WHAT IS NEEDED:
Each line in the listing below that contains "white" should be returned.

BEGIN AVAILABLE DATA

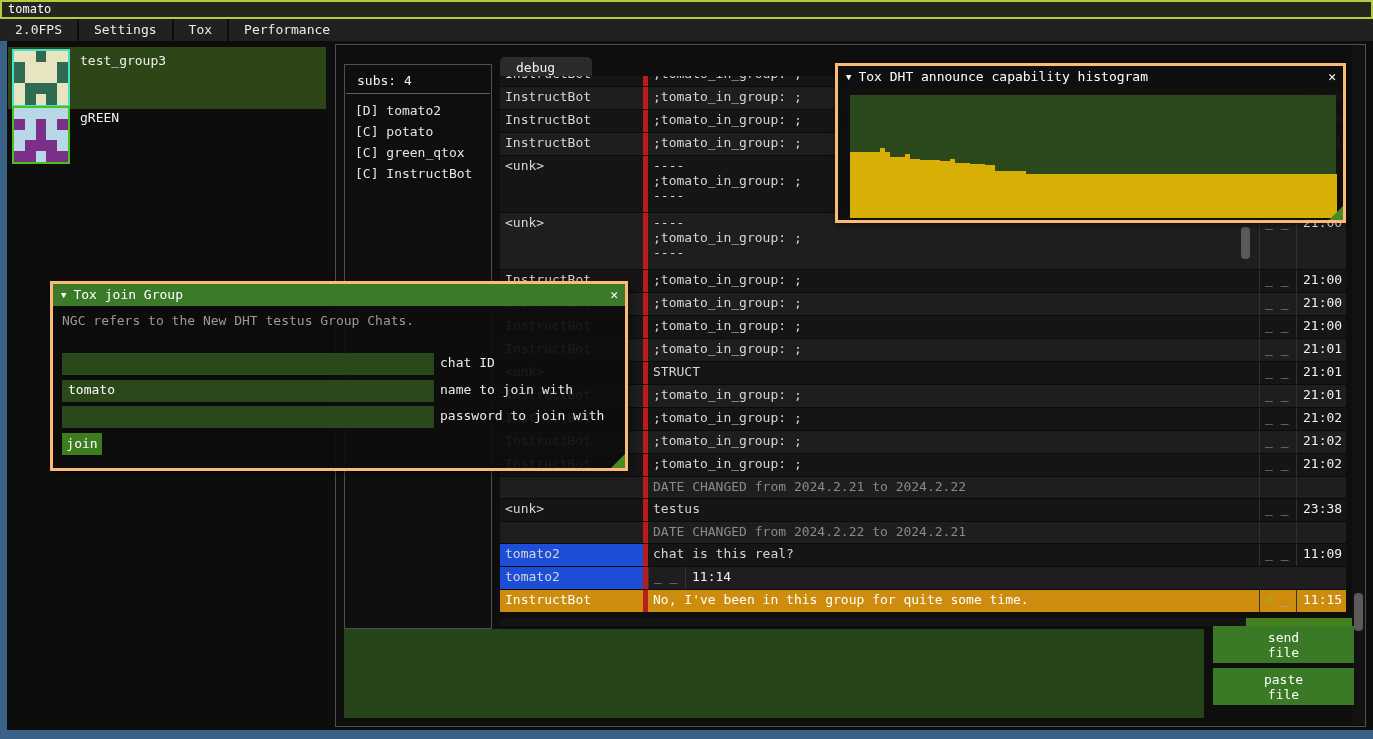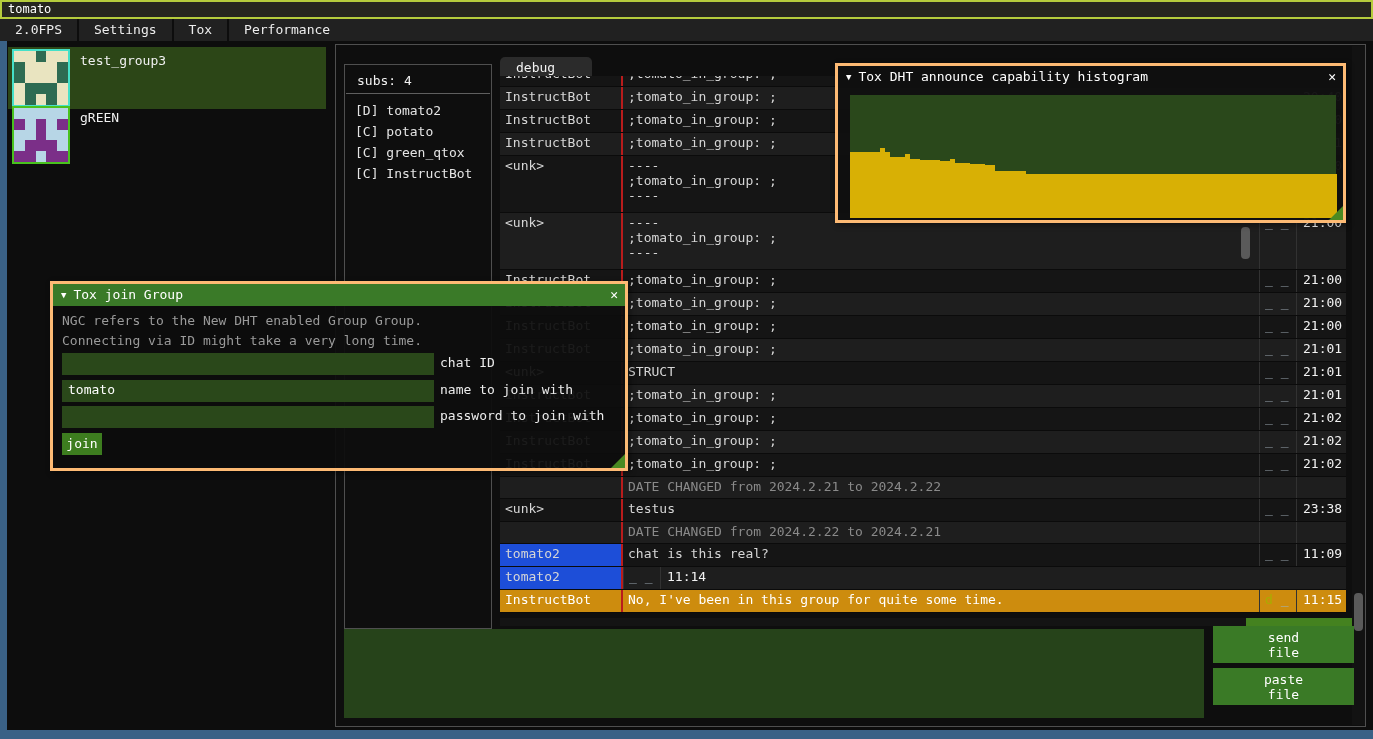--- a/index.html
+++ b/index.html
@@ -42,7 +42,7 @@
   .chat-row{display:flex;box-sizing:border-box;border-bottom:1px solid #0b0b0b;overflow:hidden;}
   .chat-row.even{background:#151515;}
   .chat-row.odd{background:#1e1e1e;}
-  .cell-name{width:123px;box-sizing:border-box;padding:2px 0 0 5px;border-right:2px solid #b91c1c;
+  .cell-name{width:148px;box-sizing:border-box;padding:2px 0 0 5px;border-right:5px solid #b91c1c;
              white-space:pre;overflow:hidden;}
   .cell-msg{flex:1;padding:2px 0 0 5px;white-space:pre-line;overflow:hidden;}
   .cell-marks{width:37px;box-sizing:border-box;border-left:1px solid #323232;padding:2px 0 0 5px;

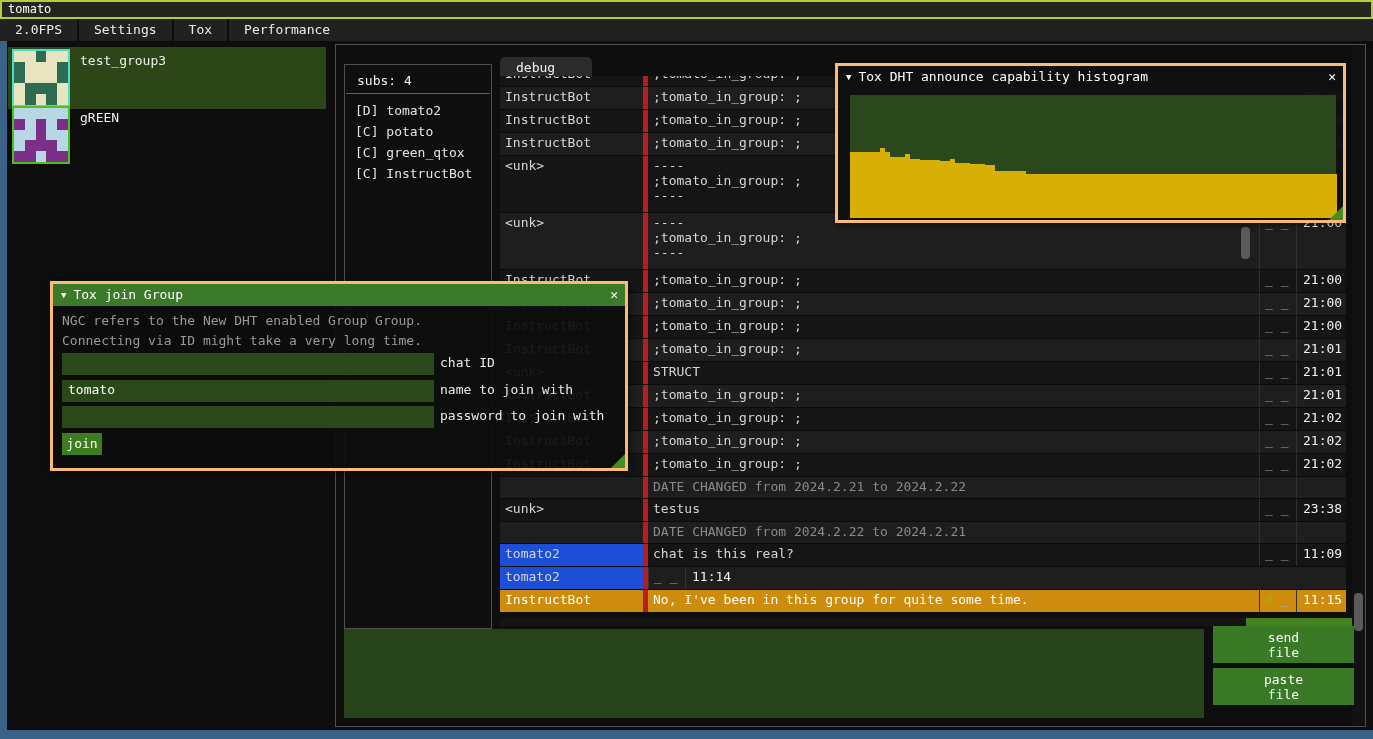--- a/index.html
+++ b/index.html
@@ -345,7 +345,7 @@
 
   <div class="fwin join-win">
     <div class="fwin-title"><span class="tri">▼</span><span>Tox join Group</span><span class="fwin-close">✕</span></div>
-    <div class="join-desc" style="top:29px">NGC refers to the New DHT enabled Group Group.</div>
+    <div class="join-desc" style="top:29px">NGC refers to the New DHT testus Group Chats.</div>
     <div class="join-desc" style="top:49px">Connecting via ID might take a very long time.</div>
     <div class="join-field" style="top:69px"></div>
     <div class="join-label" style="top:69px">chat ID</div>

END AVAILABLE DATA

EXERCISE SOLUTION:
              white-space:pre;overflow:hidden;}
   .cell-msg{flex:1;padding:2px 0 0 5px;white-space:pre-line;overflow:hidden;}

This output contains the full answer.